Though December of 2022 we saw a number of issues relating to intermittent outages on the MastodonApp production site. This appeared to cause the site to lock up or be entirely offline for 2-3 mins every hour.
This blog post will talk through the root cause of this issue and what we've since done to prevent it from happening again.
To understand the root cause, it's important to understand a bit of the basic architecture that was in place at this time. The Mastodon software is made up of a number of components that all have to work together to serve you the content you expect to see, at the bedrock of this architecture is our Postgres database which stores nearly all of the configuration and data for the site. We have an external media store (AWS S3) which stores all of the pictures and videos uploaded to the site, and within Mastodon itself we have SideKiq to handle content processing (Ingest / Exporting to other sites) as well as the web server itself, in order to manage content processing there is also a Redis server which SideKiq interacts with and the front end web server also interacts with. All of this were in Virtual Machines, at this point on our current production multi-node Proxmox cluster with a large backup server behind the scenes where the Proxmox cluster would snapshot the virtual machine disks and write it to the remote backup server.

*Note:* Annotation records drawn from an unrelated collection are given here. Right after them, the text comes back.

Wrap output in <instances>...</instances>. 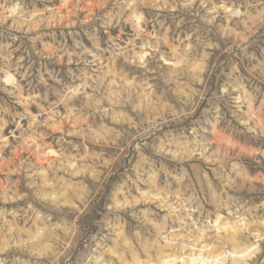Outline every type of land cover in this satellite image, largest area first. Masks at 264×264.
I'll return each instance as SVG.
<instances>
[{
	"label": "rangeland",
	"instance_id": "obj_1",
	"mask_svg": "<svg viewBox=\"0 0 264 264\" xmlns=\"http://www.w3.org/2000/svg\"><path fill=\"white\" fill-rule=\"evenodd\" d=\"M0 264H264V0H0Z\"/></svg>",
	"mask_w": 264,
	"mask_h": 264
},
{
	"label": "bare ground",
	"instance_id": "obj_2",
	"mask_svg": "<svg viewBox=\"0 0 264 264\" xmlns=\"http://www.w3.org/2000/svg\"><path fill=\"white\" fill-rule=\"evenodd\" d=\"M192 256V255H191ZM191 261H194V259H192Z\"/></svg>",
	"mask_w": 264,
	"mask_h": 264
}]
</instances>
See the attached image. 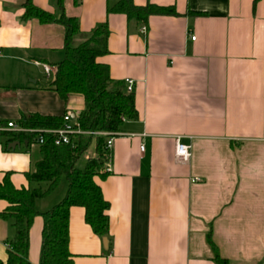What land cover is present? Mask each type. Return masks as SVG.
Instances as JSON below:
<instances>
[{
	"label": "crops",
	"instance_id": "obj_1",
	"mask_svg": "<svg viewBox=\"0 0 264 264\" xmlns=\"http://www.w3.org/2000/svg\"><path fill=\"white\" fill-rule=\"evenodd\" d=\"M73 1L63 0V11L81 33L106 22L108 52L97 60L111 79L133 80L137 112L113 137L110 170L93 176L108 203L106 234L92 232L81 207L68 209L73 264H217L214 255L224 264H264V0H132L175 12L143 24L106 13L117 0ZM23 2L0 0V124L75 117L82 98L62 100L53 72L39 65L54 67L63 57V28L24 19ZM31 2L56 12L50 0ZM176 137L189 145L186 163L174 160ZM12 141L0 138V181L8 173L14 188L35 186L25 174L42 158L39 145L7 147ZM91 143L88 157L95 156ZM59 185L35 200L36 210L61 199L66 181ZM6 206L0 199V212ZM41 226L37 215L28 230L29 264L39 261ZM13 233L0 218L1 261Z\"/></svg>",
	"mask_w": 264,
	"mask_h": 264
},
{
	"label": "trees",
	"instance_id": "obj_2",
	"mask_svg": "<svg viewBox=\"0 0 264 264\" xmlns=\"http://www.w3.org/2000/svg\"><path fill=\"white\" fill-rule=\"evenodd\" d=\"M55 13L46 12L34 6L31 0H24L23 18L36 19L40 24L56 23L63 28V57L54 64L53 90L65 100L67 95L76 94L82 98L83 108L75 116L82 130L118 132L125 120H135L132 92L125 91L123 80L109 77L106 64L97 59L107 54L108 28L106 22L95 24L88 32L81 33L76 17L66 16L63 0H50ZM257 0H253L252 6ZM77 4V0L73 1ZM106 13H121L127 19L145 23L152 14H175L167 6L145 4L136 6L132 0H117L106 7ZM79 42L73 43L75 37ZM18 125L25 128H58L62 125L61 116L37 115L21 117ZM6 141H25L30 143L34 133L0 132ZM90 135H74L69 143L54 145L51 135L44 134L39 145L42 158L35 163L34 171L26 173L27 188H14L5 173L0 181V199L7 202L0 212V218L8 220L14 230L11 239L5 241L6 259L0 264H29L27 259L28 230L35 216H40V250L38 264H73L68 252V209L78 206L83 209V219L92 232L100 237L106 234L108 207L93 176L104 175L102 136L94 138V157H88L83 167L76 162L90 145ZM62 177L66 189L61 199L43 211L35 208V200L47 197L59 185ZM43 183L44 186L39 184ZM217 264L224 262L214 255Z\"/></svg>",
	"mask_w": 264,
	"mask_h": 264
},
{
	"label": "built area",
	"instance_id": "obj_3",
	"mask_svg": "<svg viewBox=\"0 0 264 264\" xmlns=\"http://www.w3.org/2000/svg\"><path fill=\"white\" fill-rule=\"evenodd\" d=\"M144 30V27L141 28ZM190 39L193 40L194 36L191 35ZM35 64H39L34 62ZM42 68L44 74L49 75L53 72L54 67L47 64H39ZM125 91L131 92L133 86V80L130 78H125ZM14 131V132H26L34 133L33 142L40 145L44 141V134L51 135V140L54 145L67 144L70 141V138L74 135H90L93 139L96 136H102L104 138L103 143V159H104V168L103 171L107 172L110 170L109 164V150L112 144L113 137L117 134L116 132H107V131H86L82 130L78 124V121L75 117L70 116L65 113L62 115V125L58 128H25L17 126L10 121L0 124V132ZM142 149V146H140ZM174 160L178 163H186L190 156L189 145L179 142V138H174V149H173Z\"/></svg>",
	"mask_w": 264,
	"mask_h": 264
},
{
	"label": "rangeland",
	"instance_id": "obj_4",
	"mask_svg": "<svg viewBox=\"0 0 264 264\" xmlns=\"http://www.w3.org/2000/svg\"><path fill=\"white\" fill-rule=\"evenodd\" d=\"M74 42H75V41H73L72 44H75ZM91 144H92V143H90V145L88 146L87 150L84 151V152L80 155V157L78 158V161H77V165L82 164V162H83V161L89 156L90 151H91ZM61 182H65L63 178L61 179ZM41 185L43 186V183H41ZM59 186H60V185H59Z\"/></svg>",
	"mask_w": 264,
	"mask_h": 264
},
{
	"label": "water",
	"instance_id": "obj_5",
	"mask_svg": "<svg viewBox=\"0 0 264 264\" xmlns=\"http://www.w3.org/2000/svg\"><path fill=\"white\" fill-rule=\"evenodd\" d=\"M16 145H18V142H17V141H12V142H9V143L7 144V147H9V148H13V147L16 146ZM103 241H104V239H103Z\"/></svg>",
	"mask_w": 264,
	"mask_h": 264
}]
</instances>
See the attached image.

In normal operations, the web tier will often call on the database and redis, and SideKiq and Redis also in some form or another interact with the database tier. In all cases the upstream software expects a fairly good response time to queries. All of our VM's were set for daily backups, with our database server VM being set to hourly snapshots to ensure a lower impact if we ever had to rollback and restore for any reason.
Our issue started when the database continued to grow at a significant rate and writing more and more to the virtual machine storage, and we started seeing very intermittent 30 second outages across our infrastructure, generally short enough our active monitoring would not detect it and always short enough that the times it did, by the time I got the pager alarm to tell me things were broken, it had magically fixed itself. This meant that for quite some time, we assumed this was a fault outside of our infrastructure like our provider moving us to their DDoS network if we were being attacked or our CDN's proxy having a hickup or failover event.
It was not until quite some time later where members of the community started to report issues where the site would go down, often at a set time on the hour and up to 60 seconds each time it did, something I was then able to re-produce myself. It took us some time to narrow in on the issue, originally looking at higher levels in the stack assuming it might have been an issue with our own internal load balancer.
After longer than really it should have taken, we noticed the graphs for the database server were showing exceptionally high IO Wait times every hour on the hour, which coincided with a specific part of the backup process that required a short disk lock. We took immediate action to reduce the frequency of the backups temporarily to reduce the impact to our community and to attempt to restore some stability to the site. We started to work on longer term designs, which ultimately have been re-done and re-looked at a few times since!
As this blog post is many many months late, I'm going to include the details of where we are as of July 2023 and some of the other issues that surfaced behind the scenes as a direct result of the original root cause analysis and the steps we took to remedy them at the time.
Our first (and probably the best long term for our design anyway) was to deploy a replica Postgres server onto one of the other physical hosts, we currently depend on resiliency at a host / VM level and do not have active failover from host to host, mostly because it adds storage complexities and we have different bare metal spec's for different VM's in some cases (Database being one!). The replica server took some time to (What we thought) configure both the VM and it's replication. Once it was configured and we had some confidence replication was operational, we left it. As with a lot of our infrastructure, our server and application monitoring was (and still is) very incomplete so we assumed things were working.
In Febuary 2023 we identified an issue where the replication had not been working at all, and the Postgres database on the replication server had not been changed since we originally set the system up. At this point we took the replication server offline and wrote a bash script which would take a full export of the database, write it to a file compressed before uploading this into our BackBlaze remote S3 like object storage. This system has been running well and is still running to this day, we have some issues due to the growing size of the database this script is taking longer and longer, sometimes taking multiple hours from when the backup is started until it's fully uploaded to the server.
We will be looking to move back to a fully operational replication model in the near future, and will be continuing to improve our monitoring of our infrastructure, we are in a lot better of a place than we were in November of 2022 but we still are not where we want to be and there is much we can do to improve our observability of the production system.